One, he suggested that journalists are encumbered to and bound by the wishes of the media outlet's owner. He said:
“Rocking the boat”, I suspect, was never that big on the journalist’s agenda, particularly if not exactly to the proprietor’s taste. In any case, rocking it has more often been a case of cumulative work rather than going for it in one steady hit.
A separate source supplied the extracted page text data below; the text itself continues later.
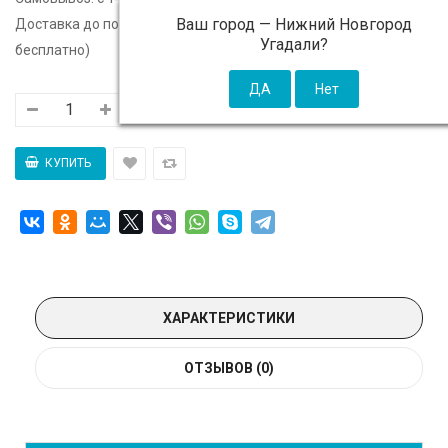
Ваш город —
Нижний Новгород
Доставка до подъезда:
c 14 августа - 300 ₽ (от 5 000 ₽
Угадали?
бесплатно)
ХАРАКТЕРИСТИКИ
ОТЗЫВОВ (0)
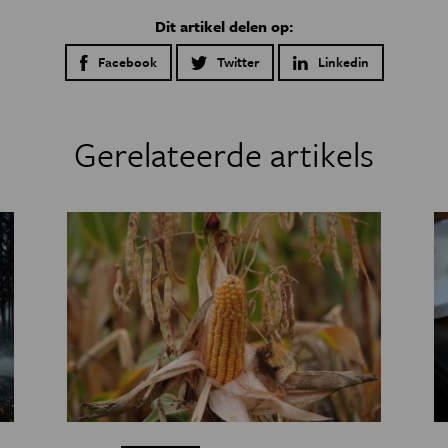
Dit artikel delen op:
Facebook
Twitter
Linkedin
Gerelateerde artikels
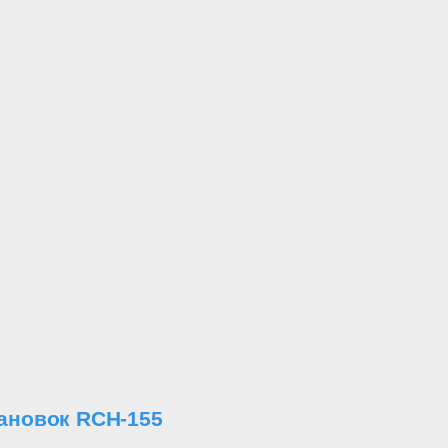
тановок RCH-155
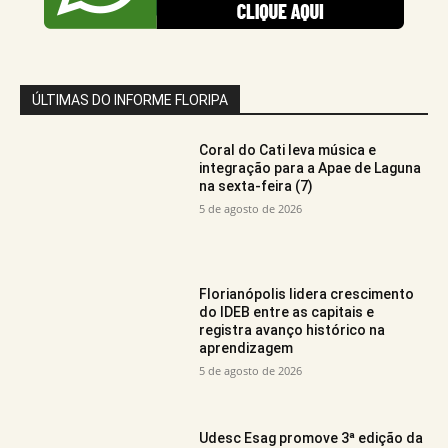
ÚLTIMAS DO INFORME FLORIPA
Coral do Cati leva música e
integração para a Apae de Laguna
na sexta-feira (7)
5 de agosto de 2026
Florianópolis lidera crescimento
do IDEB entre as capitais e
registra avanço histórico na
aprendizagem
5 de agosto de 2026
Udesc Esag promove 3ª edição da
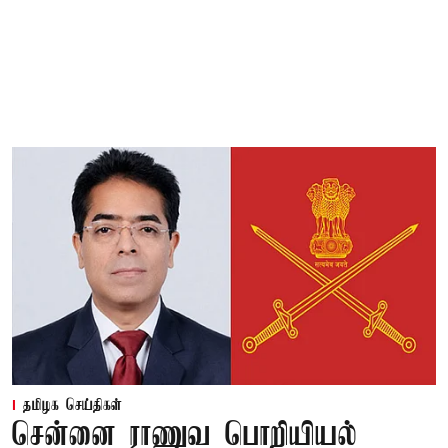
தமிழக செய்திகள்
சென்னை ராணுவ பொறியியல்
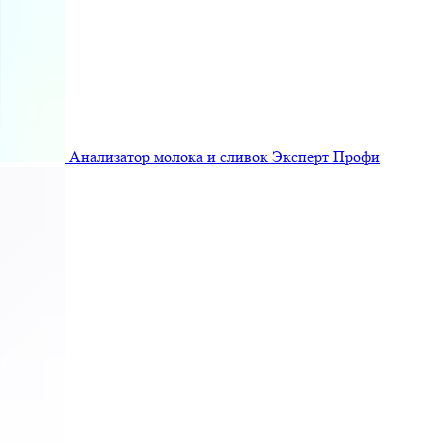
Анализатор молока и сливок Эксперт Профи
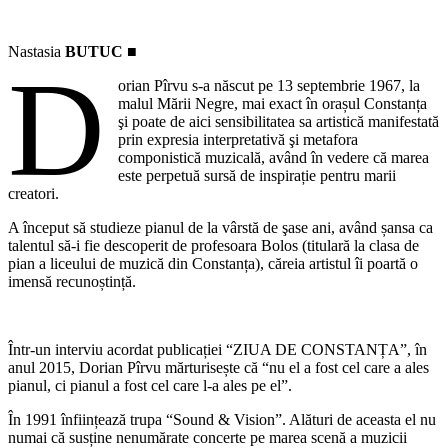
Nastasia
BUTUC ■
D
orian Pîrvu s-a născut pe 13 septembrie 1967, la
malul Mării Negre, mai exact în orașul Constanța
şi poate de aici sensibilitatea sa artistică manifestată
prin expresia interpretativă şi metafora
componistică muzicală, având în vedere că marea
este perpetuă sursă de inspirație pentru marii
creatori.
A început să studieze pianul de la vârstă de şase ani, având șansa ca
talentul să-i fie descoperit de profesoara Bolos (titulară la clasa de
pian a liceului de muzică din Constanța), căreia artistul îi poartă o
imensă recunoștință.
Într-un interviu acordat publicației “ZIUA DE CONSTANȚA”, în
anul 2015, Dorian Pîrvu mărturisește că “nu el a fost cel care a ales
pianul, ci pianul a fost cel care l-a ales pe el”.
În 1991 înființează trupa “Sound & Vision”. Alături de aceasta el nu
numai că susține nenumărate concerte pe marea scenă a muzicii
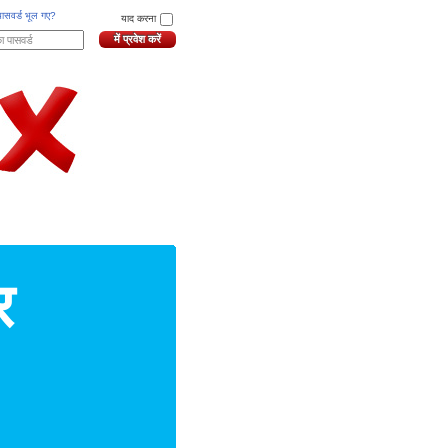
ासवर्ड भूल गए?
याद करना
र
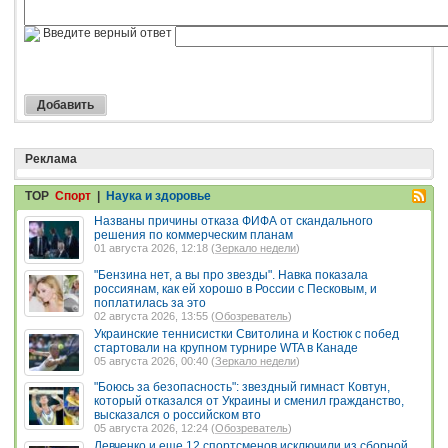
Введите верный ответ
Реклама
TOP
Спорт
|
Наука и здоровье
Названы причины отказа ФИФА от скандального
решения по коммерческим планам
01 августа 2026, 12:18 (
Зеркало недели
)
"Бензина нет, а вы про звезды". Навка показала
россиянам, как ей хорошо в России с Песковым, и
поплатилась за это
02 августа 2026, 13:55 (
Обозреватель
)
Украинские теннисистки Свитолина и Костюк с побед
стартовали на крупном турнире WTA в Канаде
05 августа 2026, 00:40 (
Зеркало недели
)
"Боюсь за безопасность": звездный гимнаст Ковтун,
который отказался от Украины и сменил гражданство,
высказался о российском вто
05 августа 2026, 12:24 (
Обозреватель
)
Левченко и еще 12 спортсменов исключили из сборной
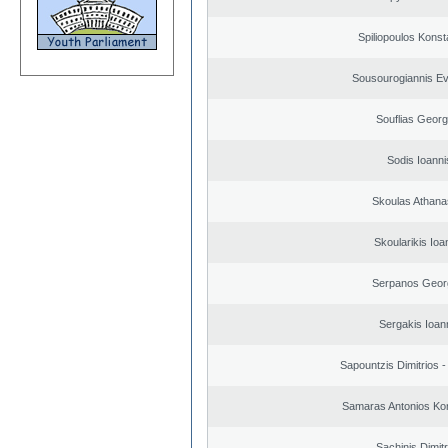
Spiliopoulos Konst
Sousourogiannis E
Souflias Georg
Sodis Ioanni
Skoulas Athana
Skoularikis Ioa
Serpanos Geor
Sergakis Ioan
Sapountzis Dimitrios -
Samaras Antonios Ko
Sachinis Dimitr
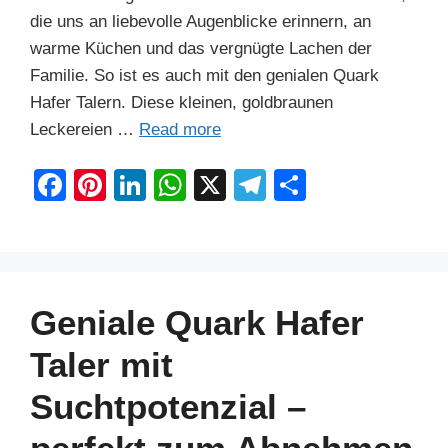
die uns an liebevolle Augenblicke erinnern, an
warme Küchen und das vergnügte Lachen der
Familie. So ist es auch mit den genialen Quark
Hafer Talern. Diese kleinen, goldbraunen
Leckereien …
Read more
F
Pi
Li
W
X
T
S
a
nt
n
h
el
h
c
er
k
at
e
ar
e
e
e
s
gr
e
b
st
dI
A
a
Geniale Quark Hafer
o
n
p
m
Taler mit
o
p
Suchtpotenzial –
k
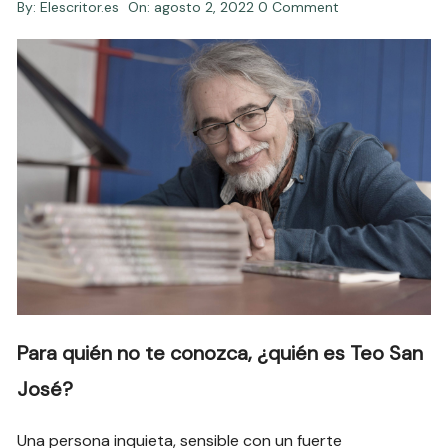
By:
Elescritor.es
On:
agosto 2, 2022
0 Comment
Para quién no te conozca, ¿quién es Teo San
José?
Una persona inquieta, sensible con un fuerte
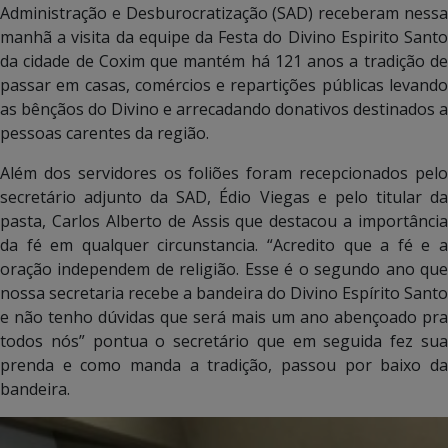
Administração e Desburocratização (SAD) receberam nessa
manhã a visita da equipe da Festa do Divino Espirito Santo
da cidade de Coxim que mantém há 121 anos a tradição de
passar em casas, comércios e repartições públicas levando
as bênçãos do Divino e arrecadando donativos destinados a
pessoas carentes da região.
Além dos servidores os foliões foram recepcionados pelo
secretário adjunto da SAD, Édio Viegas e pelo titular da
pasta, Carlos Alberto de Assis que destacou a importância
da fé em qualquer circunstancia. “Acredito que a fé e a
oração independem de religião. Esse é o segundo ano que
nossa secretaria recebe a bandeira do Divino Espírito Santo
e não tenho dúvidas que será mais um ano abençoado pra
todos nós” pontua o secretário que em seguida fez sua
prenda e como manda a tradição, passou por baixo da
bandeira.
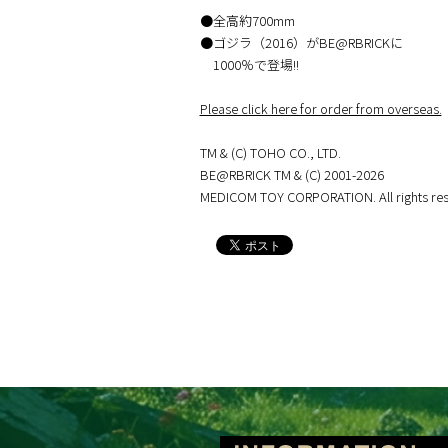
●全高約700mm
●ゴジラ（2016）がBE@RBRICKに
1000％で登場!!
Please click here for order from overseas.
TM & (C) TOHO CO., LTD.
BE@RBRICK TM & (C) 2001-2026
MEDICOM TOY CORPORATION. All rights res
Two, he also suggested that journalists in Northern Ireland suffer from conformity and convention:
"Too many journalists still hunt in packs and so end up producing what Hugo Dixon calls ‘Me Too’ journalism. In the close confines of Northern Ireland this can lead to political pressures to conform (by not asking stupid questions) for the sake of our increasingly geriatric Peace Process™."Mick Fealty had previously looked at the concentrated pressure for journalists to conform. He quoted an Irish Times report:
"In [Northern Ireland] journalists were sometimes told to hold back on a story in case they might do damage to the delicate administration. While this was not a point to ignore, you couldn’t make exceptions."But Mick Fealty has said how Northern Ireland journalists should operate:
"I’ve no doubt of the contribution, but the “well-behaved witness” now needs to start asking “stupid” questions. Otherwise false, or partial, narratives will go unchallenged as those witnesses continue to ignore “the bits that do not suit particular prejudices”. And when “agreed truth becomes accepted, the real truth becomes a lie”."